RANGOON — Burma’s biggest opposition party, the National League for Democracy (NLD), says it will hold its first nationwide youth congress in late April.
Maung Maung Oo, who heads the NLD’s Youth Affairs, said the preparations on township level are still ongoing, but an April 11 deadline has now been set for these meetings, after which the NLD will announce a date for a youth congress. Originally, the NLD had planned to hold a congress in January.
“The township meetings will take time to finish, we have 308 township branches all over the nation, but districts and central level meetings are already finished,” he said, adding that the NLD had about 100,000 youth members nationwide.
The local levels meetings are being held in order to select a youth representative from each area who will attend the NLD youth congress, Maung Maung Oo said, adding that NLD members between the ages of 15 and 35 years can attend the congress.
The party’s leader Aung San Suu Kyi has long aspired to hold a youth congress. The idea received more backing last year after the NLD held a national assembly of about 900 members in March—also a first for the party, which was outlawed before President Thein Sein’s nominally civilian government came to power in 2011.
Suu Kyi entered Parliament with another 40 NLD members after wins in the 2012 by-elections and the 68-year-old now has her eye on the presidency in the 2015 elections. At the assembly in March, Suu Kyi was unanimously re-elected as party chairperson, while veteran party members were chosen to fill a core executive committee of 15 people.

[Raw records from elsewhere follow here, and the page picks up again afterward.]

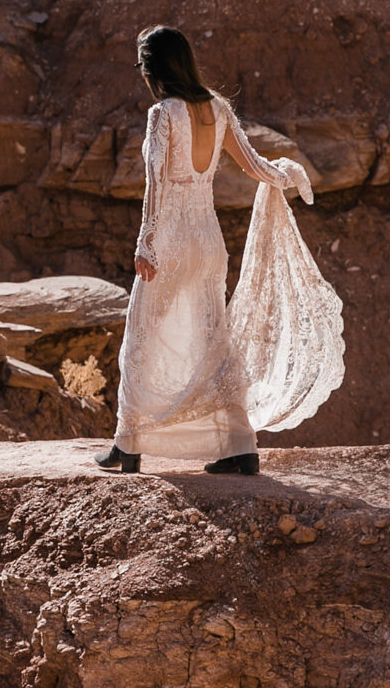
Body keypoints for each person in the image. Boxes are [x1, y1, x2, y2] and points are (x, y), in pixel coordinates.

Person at [103, 26, 344, 475]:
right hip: (209, 243)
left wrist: (146, 243)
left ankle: (129, 445)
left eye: (142, 66)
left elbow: (155, 182)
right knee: (215, 343)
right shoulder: (217, 109)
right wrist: (287, 174)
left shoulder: (162, 114)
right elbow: (256, 166)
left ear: (154, 67)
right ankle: (240, 448)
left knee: (142, 336)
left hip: (172, 241)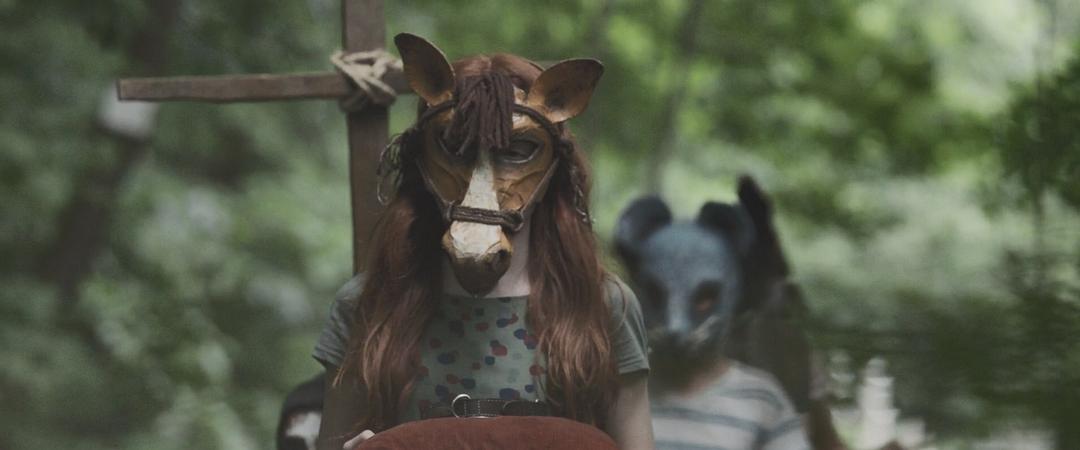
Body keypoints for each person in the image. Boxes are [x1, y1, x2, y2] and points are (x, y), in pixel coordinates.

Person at [312, 33, 654, 450]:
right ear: (423, 162)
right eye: (455, 148)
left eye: (518, 149)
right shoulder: (369, 304)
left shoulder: (602, 305)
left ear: (555, 169)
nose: (482, 184)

Although the party is hugely popular, questions have been raised over its organizational capacity, ageing leadership and an overdependence on Suu Kyi’s leadership, which has left little room for the development of other NLD leaders.
The NLD wants to revitalize ahead of the elections and develop a younger generation of leaders, as many of its current central leaders are in their 70s and 80s.
Maung Maung Oo said, “We want to organize youth forces for the future, and we want to improve their skills and ability for party’s sustainable development.”
“I expected that after the youth congress, youth development affairs will be addressed more systematically,” he said.
The NLD was founded during the 1988 pro-democracy movement and quickly attracted many young members to support Suu Kyi. The party won a landslide victory in the 1990 election, but the military government refused to honor the outcome. Suu Kyi and many party members were detained as political prisoners for years until they were released in 2010.